Currently, there are some 200 dead, with perhaps hundreds more missing, as mudslides continue throughout the City and State of Rio de Janeiro.
Most of the 50,000 people who are currently homeless live in poorly constructed slum housing built on or near mountainsides. They are part of the 1.5 million poor who live in favelas, which comprise 20 percent of the City’s population.
The rains came Monday afternoon, April 5, following a sultry, quiet Easter Sunday with 90 percent humidity. For the next 24 hours the biggest rainfall in the past 25 years was recorded.
Up to this point the city’s plan worked well enough to divert the water during recent storms. Unseen, however, was the shoddy new modern construction that had over-taxed a fundamentally weak city infrastructure, originally built early in the last century.
Hidden underneath the surface of roads and sewers already strained to their limits were whole sections of land built on landfill comprising garbage dumps and crumbling concrete. On the hills, the problems were magnified by massive deforestation by people living in the favelas.When the mud flowed it took homes and people with it.
While the government points to its achievements featuring elegant modern buildings being constructed in the city proper and to the rapid expansion in the middle-class suburbs, next to nothing has been done about the long-standing problems of housing for the city’s poorest.

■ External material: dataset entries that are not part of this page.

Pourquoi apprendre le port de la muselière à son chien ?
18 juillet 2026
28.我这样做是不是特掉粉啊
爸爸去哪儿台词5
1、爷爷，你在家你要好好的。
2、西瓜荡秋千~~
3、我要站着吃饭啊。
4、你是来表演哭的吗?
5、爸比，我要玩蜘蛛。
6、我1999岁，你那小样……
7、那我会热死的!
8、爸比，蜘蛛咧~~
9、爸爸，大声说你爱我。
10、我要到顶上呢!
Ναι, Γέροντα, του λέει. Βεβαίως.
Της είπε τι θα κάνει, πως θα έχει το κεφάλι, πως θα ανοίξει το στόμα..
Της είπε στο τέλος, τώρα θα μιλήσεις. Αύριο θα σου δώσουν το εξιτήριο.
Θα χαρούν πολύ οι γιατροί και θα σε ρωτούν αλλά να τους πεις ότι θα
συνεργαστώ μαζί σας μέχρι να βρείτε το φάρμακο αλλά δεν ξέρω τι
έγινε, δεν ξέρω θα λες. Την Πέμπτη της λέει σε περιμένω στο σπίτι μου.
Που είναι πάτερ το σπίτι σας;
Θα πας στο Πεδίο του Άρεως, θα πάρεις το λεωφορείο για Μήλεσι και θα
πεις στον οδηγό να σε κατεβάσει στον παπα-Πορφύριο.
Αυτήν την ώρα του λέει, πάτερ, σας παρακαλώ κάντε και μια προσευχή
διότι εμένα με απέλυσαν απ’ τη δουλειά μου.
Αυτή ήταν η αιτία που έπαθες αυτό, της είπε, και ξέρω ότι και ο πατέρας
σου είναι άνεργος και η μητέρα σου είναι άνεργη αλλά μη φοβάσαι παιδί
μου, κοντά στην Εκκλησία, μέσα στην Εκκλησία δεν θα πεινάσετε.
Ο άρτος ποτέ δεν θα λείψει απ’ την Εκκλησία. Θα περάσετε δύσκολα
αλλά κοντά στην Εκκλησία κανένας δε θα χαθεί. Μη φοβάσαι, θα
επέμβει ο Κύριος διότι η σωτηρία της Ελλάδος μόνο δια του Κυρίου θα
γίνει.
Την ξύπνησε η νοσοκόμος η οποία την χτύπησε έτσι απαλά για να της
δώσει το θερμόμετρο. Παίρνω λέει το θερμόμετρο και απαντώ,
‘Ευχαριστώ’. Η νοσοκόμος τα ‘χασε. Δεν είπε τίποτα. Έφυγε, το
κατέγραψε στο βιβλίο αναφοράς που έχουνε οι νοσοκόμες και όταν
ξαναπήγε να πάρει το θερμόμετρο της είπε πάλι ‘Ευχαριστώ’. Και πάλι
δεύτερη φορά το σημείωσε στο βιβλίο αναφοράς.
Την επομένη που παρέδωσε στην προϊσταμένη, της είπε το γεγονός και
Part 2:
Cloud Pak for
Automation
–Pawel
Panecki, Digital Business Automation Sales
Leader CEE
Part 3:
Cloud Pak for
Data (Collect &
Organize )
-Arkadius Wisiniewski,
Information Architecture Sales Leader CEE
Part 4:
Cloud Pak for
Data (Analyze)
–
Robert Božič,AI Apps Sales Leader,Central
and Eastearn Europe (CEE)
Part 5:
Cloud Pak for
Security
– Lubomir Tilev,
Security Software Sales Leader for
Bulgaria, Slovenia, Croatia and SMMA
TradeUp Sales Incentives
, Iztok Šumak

This coming October, voters – including people living in the favelas – will go to the polls to elect a new president and new leaders, each of whom is busily promoting their recent achievements in bringing the World Cup and Olympic Games to Rio, along with developing new off-shore oil.
The politicians boast they will have some $7 billion to create a city worthy of hosting the Cup and the Games.
Little mention has been made about how much will be spent for building new housing for the homeless.
The rains continue to fall on the poor and the rich, alike.